When Hollywood North came to Vernon, B.C., this past summer, it found itself in an old garment factory where Wesley Snipes was shooting a sci-fi flick.
The “bread and butter” of the Okanagan region’s film industry has always been these types of mid-level productions, according Tim Bieber, the general manager of Okangan Studios.
But with Okanagan Studios’ official launch in November, Bieber hopes to help usher in a new era for the region’s film industry.
After filming wrapped on the Snipe’s movie, Bieber oversaw extensive renovations at the 50,000-square-foot garment factory that added 34 offices and fibre optic Internet for production stuff.
Meanwhile, an updated 10,000-square-foot stage is now available to production companies along with a 12,500-sqaure-foot warehouse for flex space.
Bieber also plans to add a third, purpose-built stage.
“A studio now with this much stage space, a four-acre lot for parking, access to all the locations that exist in the north Okanagan…we can really step it up,” he said.
The loonie’s decline following the 2014 oil crash helped renew activity in the B.C. film sector.

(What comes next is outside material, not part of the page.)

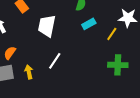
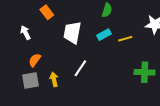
cyan rectangle: (89, 24) -> (104, 35), moved
yellow line: (112, 34) -> (125, 39), moved, turned 40

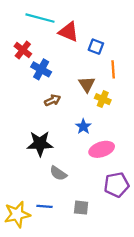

Studio space in Vancouver has been booked solid all year, with productions forced to rent out space in makeshift warehouses to capitalize on the region’s lucrative tax incentives and low dollar.

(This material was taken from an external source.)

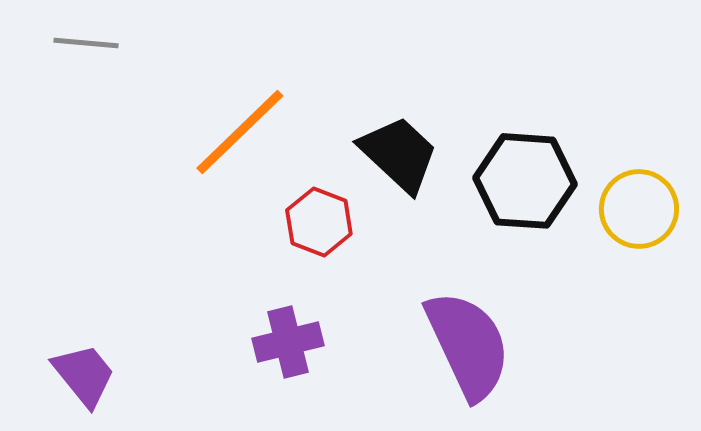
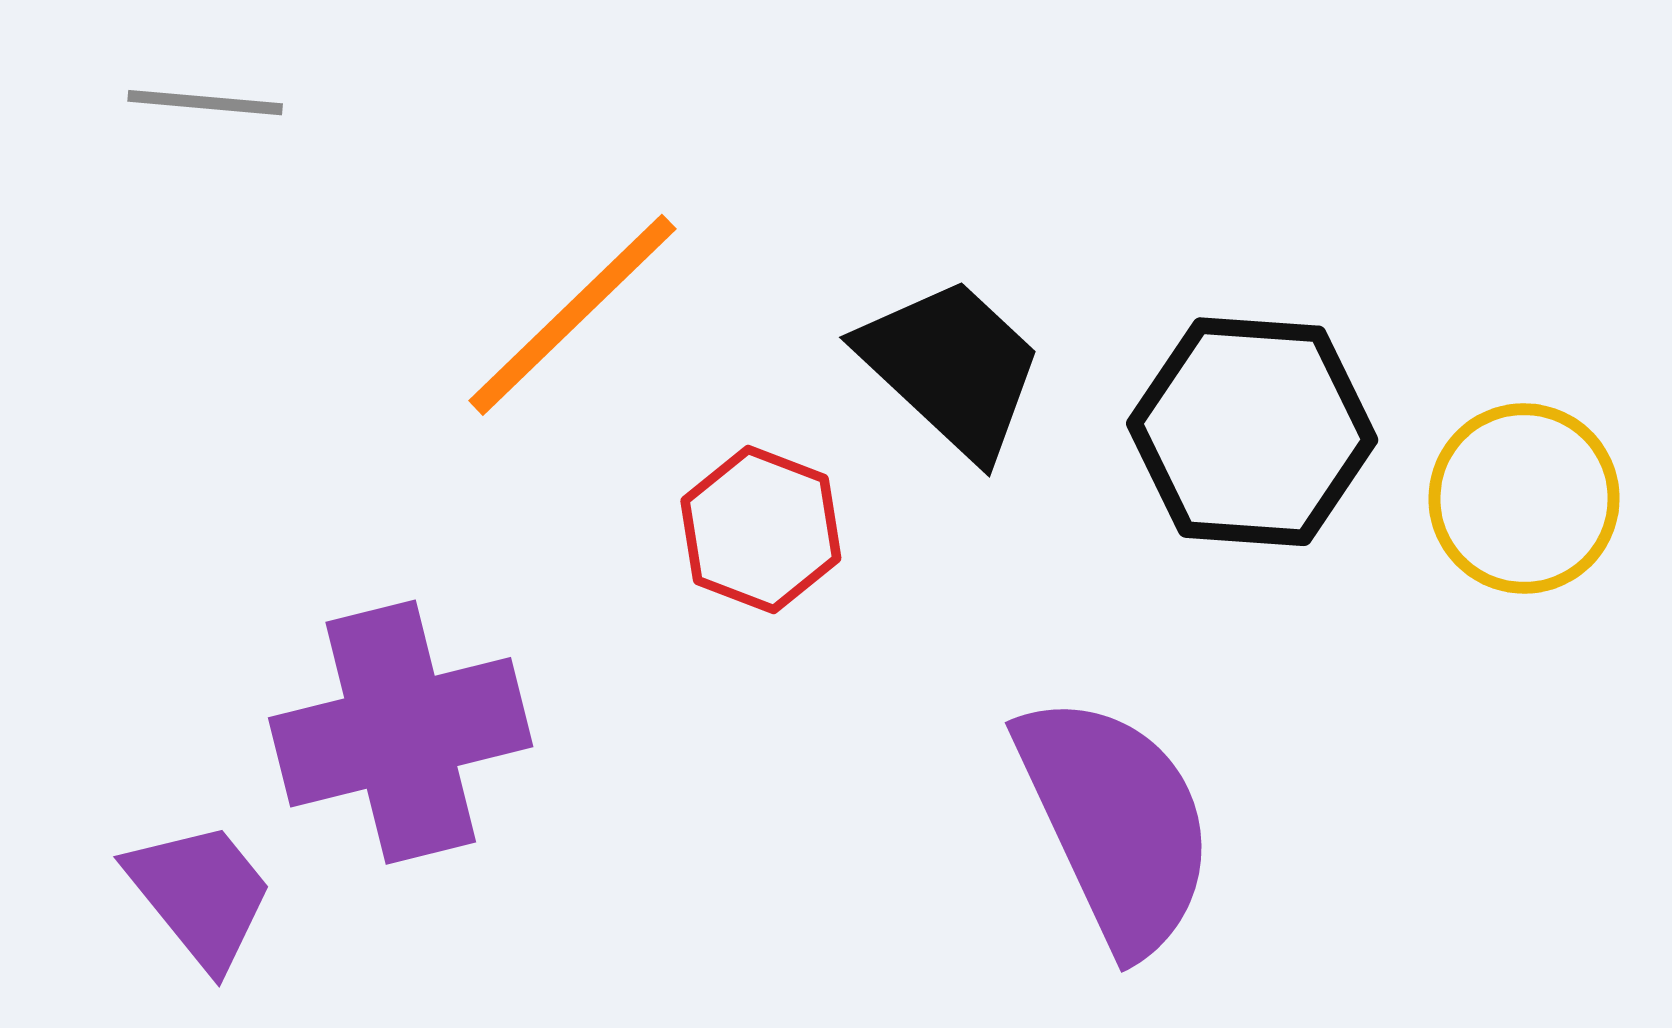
purple cross: (288, 342) -> (401, 732), moved, size x1.5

Okanagan film commissioner Jon Summerland told Business in Vancouver in July local crews were poached by Vancouver-based productions when the industry was reignited.
But Bieber said he now expects the launch of Okangan Studios to draw back some of those wayward crews, as well as other industry workers from elsewhere in Canada.
“Metro Vancouver is facing this massive influx of demand which is not going away,” he said.
“We’re in a beautiful, high-demand area that I think can really scale.”